Start of Input material
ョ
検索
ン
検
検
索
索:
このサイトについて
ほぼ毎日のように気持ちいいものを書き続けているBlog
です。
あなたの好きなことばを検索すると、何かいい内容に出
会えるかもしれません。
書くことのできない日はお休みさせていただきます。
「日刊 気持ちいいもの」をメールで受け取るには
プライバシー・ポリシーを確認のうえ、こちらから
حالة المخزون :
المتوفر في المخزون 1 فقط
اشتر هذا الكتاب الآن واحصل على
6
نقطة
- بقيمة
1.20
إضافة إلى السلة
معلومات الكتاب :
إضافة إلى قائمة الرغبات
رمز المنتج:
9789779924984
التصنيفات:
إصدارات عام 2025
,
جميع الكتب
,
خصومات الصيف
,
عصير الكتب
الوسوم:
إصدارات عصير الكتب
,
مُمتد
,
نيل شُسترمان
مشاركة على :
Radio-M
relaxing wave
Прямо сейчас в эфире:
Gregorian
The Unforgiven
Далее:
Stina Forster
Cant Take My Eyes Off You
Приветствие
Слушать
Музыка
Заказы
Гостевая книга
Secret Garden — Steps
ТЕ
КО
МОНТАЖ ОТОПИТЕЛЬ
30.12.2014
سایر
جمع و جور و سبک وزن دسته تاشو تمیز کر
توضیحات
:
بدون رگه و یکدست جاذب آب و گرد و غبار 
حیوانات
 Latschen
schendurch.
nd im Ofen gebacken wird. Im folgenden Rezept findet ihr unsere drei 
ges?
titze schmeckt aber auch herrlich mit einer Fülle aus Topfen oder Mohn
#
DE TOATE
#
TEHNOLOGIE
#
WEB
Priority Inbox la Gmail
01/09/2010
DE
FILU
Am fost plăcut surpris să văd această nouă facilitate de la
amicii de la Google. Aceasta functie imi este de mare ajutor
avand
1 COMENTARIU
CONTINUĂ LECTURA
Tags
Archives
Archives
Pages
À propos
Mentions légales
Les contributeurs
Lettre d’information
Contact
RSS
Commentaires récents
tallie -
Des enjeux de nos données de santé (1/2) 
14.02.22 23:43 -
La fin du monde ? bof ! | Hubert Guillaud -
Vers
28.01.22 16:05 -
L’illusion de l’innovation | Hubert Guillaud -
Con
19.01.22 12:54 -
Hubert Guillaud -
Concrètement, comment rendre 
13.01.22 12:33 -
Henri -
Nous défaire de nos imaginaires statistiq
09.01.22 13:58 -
End of Input material
**Task description**
Each line of the material above must be reproduced exactly.

**The answer**
ョ
検索
ン
検
検
索
索:
このサイトについて
ほぼ毎日のように気持ちいいものを書き続けているBlog
です。
あなたの好きなことばを検索すると、何かいい内容に出
会えるかもしれません。
書くことのできない日はお休みさせていただきます。
「日刊 気持ちいいもの」をメールで受け取るには
プライバシー・ポリシーを確認のうえ、こちらから
حالة المخزون :
المتوفر في المخزون 1 فقط
اشتر هذا الكتاب الآن واحصل على
6
نقطة
- بقيمة
1.20
إضافة إلى السلة
معلومات الكتاب :
إضافة إلى قائمة الرغبات
رمز المنتج:
9789779924984
التصنيفات:
إصدارات عام 2025
,
جميع الكتب
,
خصومات الصيف
,
عصير الكتب
الوسوم:
إصدارات عصير الكتب
,
مُمتد
,
نيل شُسترمان
مشاركة على :
Radio-M
relaxing wave
Прямо сейчас в эфире:
Gregorian
The Unforgiven
Далее:
Stina Forster
Cant Take My Eyes Off You
Приветствие
Слушать
Музыка
Заказы
Гостевая книга
Secret Garden — Steps
ТЕ
КО
МОНТАЖ ОТОПИТЕЛЬ
30.12.2014
سایر
جمع و جور و سبک وزن دسته تاشو تمیز کر
توضیحات
:
بدون رگه و یکدست جاذب آب و گرد و غبار 
حیوانات
 Latschen
schendurch.
nd im Ofen gebacken wird. Im folgenden Rezept findet ihr unsere drei 
ges?
titze schmeckt aber auch herrlich mit einer Fülle aus Topfen oder Mohn
#
DE TOATE
#
TEHNOLOGIE
#
WEB
Priority Inbox la Gmail
01/09/2010
DE
FILU
Am fost plăcut surpris să văd această nouă facilitate de la
amicii de la Google. Aceasta functie imi este de mare ajutor
avand
1 COMENTARIU
CONTINUĂ LECTURA
Tags
Archives
Archives
Pages
À propos
Mentions légales
Les contributeurs
Lettre d’information
Contact
RSS
Commentaires récents
tallie -
Des enjeux de nos données de santé (1/2) 
14.02.22 23:43 -
La fin du monde ? bof ! | Hubert Guillaud -
Vers
28.01.22 16:05 -
L’illusion de l’innovation | Hubert Guillaud -
Con
19.01.22 12:54 -
Hubert Guillaud -
Concrètement, comment rendre 
13.01.22 12:33 -
Henri -
Nous défaire de nos imaginaires statistiq
09.01.22 13:58 -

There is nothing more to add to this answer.